The same for individual Palestinians, their beloved one who were murdered by Jews or killed in battles, the painful uprooting from homes – never turned into sheer memory. But 1948 is just a first chapter in a series that hasn’t ended yet. For those who haven’t experienced expulsion and bereavement – Israel provided ample opportunities to share such fate.
How much skill has Israel displayed in the wrong-doing to refugees in Gaza? How many times a week do the “present absentees,” refugees who live within the borders of the state, pass by lands which were given to Jews at the behest of the legislators’ cunning?
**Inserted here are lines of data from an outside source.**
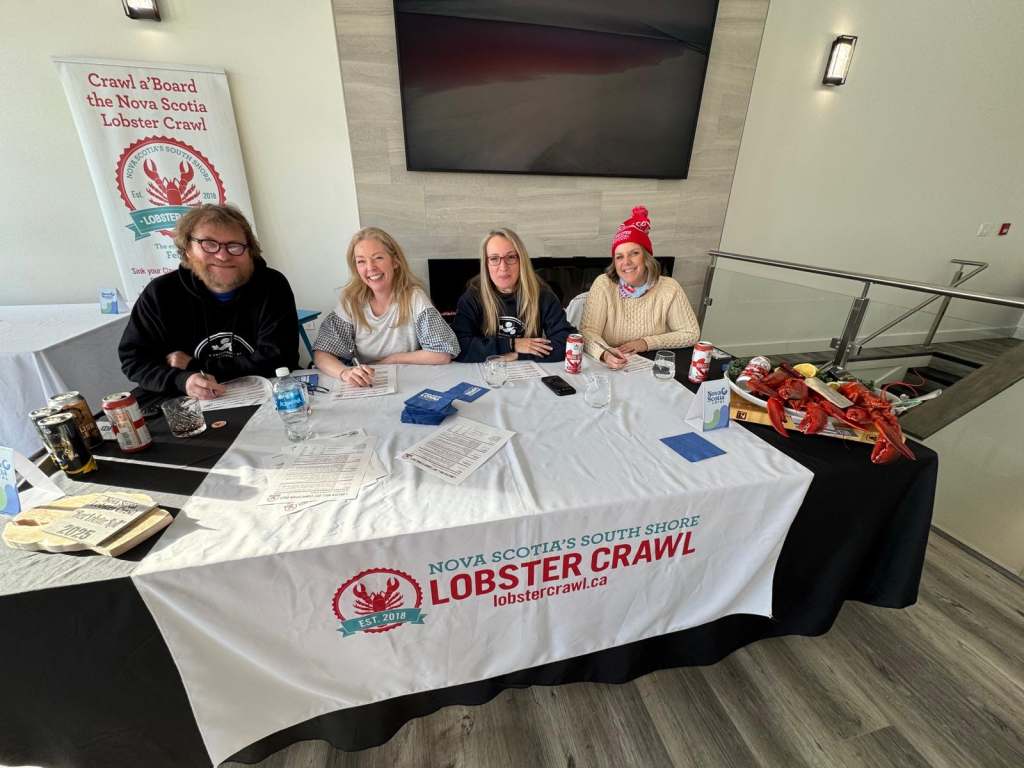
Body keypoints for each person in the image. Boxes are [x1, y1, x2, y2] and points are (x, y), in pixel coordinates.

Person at [119, 204, 299, 398]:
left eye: (234, 246)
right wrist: (183, 380)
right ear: (188, 248)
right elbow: (134, 360)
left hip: (266, 394)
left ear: (249, 251)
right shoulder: (160, 293)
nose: (222, 255)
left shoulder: (272, 285)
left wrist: (194, 365)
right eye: (209, 244)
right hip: (186, 399)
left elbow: (279, 358)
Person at [313, 227, 458, 387]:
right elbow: (321, 354)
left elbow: (443, 353)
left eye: (378, 258)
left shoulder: (414, 297)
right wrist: (345, 373)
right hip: (368, 385)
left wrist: (392, 359)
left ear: (395, 261)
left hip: (409, 382)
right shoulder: (350, 302)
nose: (370, 267)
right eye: (361, 261)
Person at [580, 206, 699, 370]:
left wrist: (646, 343)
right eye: (619, 257)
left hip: (649, 364)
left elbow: (690, 333)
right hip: (610, 363)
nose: (626, 262)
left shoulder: (669, 287)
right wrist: (605, 353)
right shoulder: (604, 284)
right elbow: (587, 332)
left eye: (634, 253)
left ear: (647, 257)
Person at [453, 228, 575, 363]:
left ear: (521, 260)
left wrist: (518, 355)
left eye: (511, 257)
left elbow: (568, 342)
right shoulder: (473, 296)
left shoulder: (543, 294)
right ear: (486, 264)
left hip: (528, 370)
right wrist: (512, 344)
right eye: (494, 258)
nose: (503, 267)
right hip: (485, 371)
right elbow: (457, 346)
What are the statistics of chronic poverty and structural discrimination faced by the “Arab sector” in Israel, and by Palestinian Jerusalemites, if not a nakba by other means?
And what is the sickening similarity between the pressuring of Bedouin away from Negev lands today and the removal of 1948 refugee Bedouin in the Jordan Valley? How is it that after 1967 tens of thousands lost their right to live in the West Bank (including Jerusalem ) and the Gaza Strip? Israel did not overcome its instinct to expel, and is today focusing on the Palestinian citizens of Israel.
Every Jew in the world, whether a citizen of the U.S. or Morocco, has rights in this one country, from the river to the sea, that we denied to those who live in it today, and those who were born in it and grow old as refugees in Lebanon or Syria. And the Oslo process? Israel devised it as a stratagem to impose the solution of reservations.
Israel makes capital out of the six million to justify policies of destruction and expulsion not just in the past, but in the present and future. As the state which claims to be the heir of the Holocaust martyrs, Israel crowns itself as the winner in the global, historical competition of victimhood. Yet it manufactures methods of oppression and dispossession of the individual and the collective, methods which turn the Nakba into a continuing, 63-year process.